CADERNO IPATINGA 2024

14 de agosto, de 2022 | 13:00

Crônica aos Pais

William Passos*

Só guardo na memória duas lembranças do meu pai. Em nenhuma delas me recordo do rosto dele. Na primeira, fui acordado de madrugada para assistir a um jogo de futebol. Foi minha primeira vez num estádio, mesmo não saindo do sofá da sala. Minha primeira memória afetiva paterna. A única que gostaria de guardar.

Mas me lembro também de um domingo de manhã. Dormi na casa de um tio e minha mãe me acordou cedo. Olhava para o alto de uma parede branca e para o início de um teto. O reflexo do sol da janela aberta nas minhas costas iluminava tudo. Recebi a notícia: nunca mais veria novamente o rosto que não me recordo. Não me lembro se o choro ou a dor dilacerante veio primeiro. A dor era como se me abrissem a barriga e arrancassem tudo de dentro, ainda vivo. Só lembro que imediatamente me veio uma pergunta à cabeça: quanto tempo ainda falta para eu morrer? Ainda não havia completado nove anos. Foi o aborto da minha infância.

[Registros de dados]

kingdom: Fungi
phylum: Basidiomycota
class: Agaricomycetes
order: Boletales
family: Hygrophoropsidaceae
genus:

◆ **Enunciado**
Segundo a crônica, para que a pessoa que narra foi acordada de madrugada na primeira lembrança do pai? A listagem provém de uma fonte distinta da do texto.

◆ **Resposta**
Para assistir a um jogo de futebol.